Glossary:

Sales Methodology & Process

Master the essential revenue and financial metrics that drive B2B SaaS success. From ARR and MRR to retention metrics and customer economics, these terms are critical for understanding pipeline health, forecasting growth, and making data-driven decisions.

Demo

Short Definition

A tailored walkthrough of your product that demonstrates how it solves a prospect’s specific problems and supports their key workflows and outcomes.

Definition

A demo is a tailored presentation of your product or solution. In sales, demos should not be generic tours. They should focus on the workflows, pain points, and value drivers uncovered during discovery, using relevant data, scenarios, or personas.

A strong demo tells a story: “Here is your problem; here’s how this process works today; here’s how our solution changes that.”

Why Demos Matter

  • Translate abstract value promises into concrete product experiences.
  • Help stakeholders visualize how the solution fits their daily work.
  • Provide proof that key requirements can be met.
  • Create emotional buy-in when users see their own world reflected.
  • Support internal champions selling the solution internally.

How to Run an Effective Demo

Tie demo content directly to discovery:

1. Align on Agenda

Recap the prospect’s goals and confirm the focus areas.

2. Tell a Before/After Story

Show the current pain, then the improved workflow in your product.
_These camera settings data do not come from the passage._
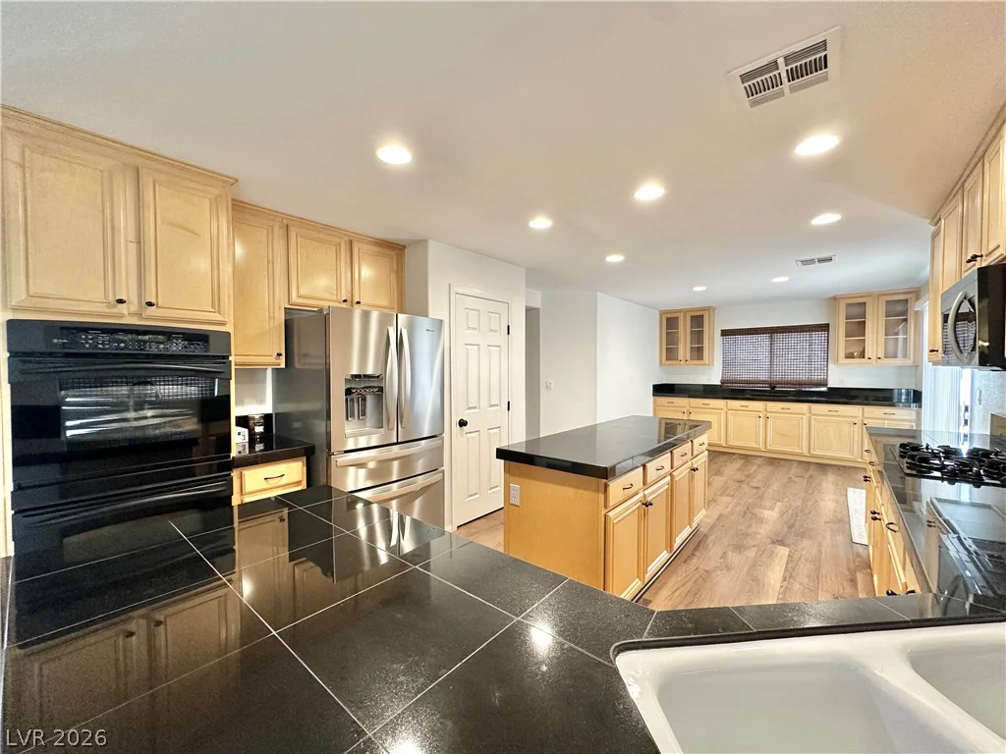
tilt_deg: -1.0
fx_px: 407
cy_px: 377
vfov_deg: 85.7
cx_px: 503
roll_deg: +0.0
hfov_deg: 102.1
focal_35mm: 14
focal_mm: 2.22
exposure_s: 1/120
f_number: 2.2
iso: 200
3. Highlight Key Use Cases

Prioritize 2–4 core workflows instead of touching every feature.

4. Connect to Value

Narrate how each workflow impacts time, revenue, or risk.

5. Engage and Validate

Ask if what you’re showing matches their reality and expectations.

6. Close with Next Steps

Outline implementation, POC, or deeper technical validation.

Demo Structure

Segment Focus
Intro & Agenda Recap goals, align expectations
Context Recap Summarize pain and desired outcomes
Core Workflows Walk through 2–4 key use cases
Value Tie-Back Link workflows to metrics and impact
Q&A Address questions and objections
Next Steps Confirm follow-up actions

Demo Types

Type Description
Standard Overview High-level pass for early interest
Tailored Demo Customized based on discovery
Technical Deep Dive API, architecture, integration focus

Key Metrics

  • Demo-to-opportunity or demo-to-proposal conversion rate.
  • Number of stakeholders attending key demos.
  • Time between discovery and first tailored demo.
  • Win rate when a tailored demo is used vs. generic.
  • Feedback scores or call reviews on demo quality.

Common Mistakes

Mistake Fix
Reps run generic feature tours that don’t connect to the buyer’s real problems, causing disengagement. Design demos around 2–4 specific use cases tied directly to the pains uncovered in discovery.
Reps overload demos with features and jargon, overwhelming stakeholders and hiding the core value. Simplify and focus on a clear narrative, highlighting only the capabilities that matter most to the buyer.
The demo doesn’t tie back to business outcomes, so executives see it as “nice software” rather than a strategic solution. Explicitly connect workflows to metrics like time saved, revenue gained, or risk reduced during the demo.
Reps don’t confirm understanding, so misalignments go unnoticed until late. Pause regularly to ask if what you’re showing matches the buyer’s process and expectations.
Reps end the demo without clear next steps, causing momentum to stall. Close by summarizing what was shown, confirming fit, and agreeing on specific next steps and owners.

Frequently Asked Questions

How long should a demo be?

Demos commonly take 30–60 minutes. For complex solutions, consider multiple shorter sessions focused on different audiences and use cases.

Who should attend the demo?

Whenever possible, include key decision-makers, primary users, and any technical stakeholders involved in evaluation.

Should a demo always follow discovery?

Yes. Discovery tells what to show the buyer; skipping it leads to a generic and ineffective demo.

Are recorded demos useful?

Yes, especially for sharing with stakeholders who couldn’t attend live, but live demos are better for interaction and questions.

How many demos are typical in an enterprise deal?

Enterprise deals often take 2–4 demo calls. This could include an overview, role-based sessions, and a technical or admin deep dive.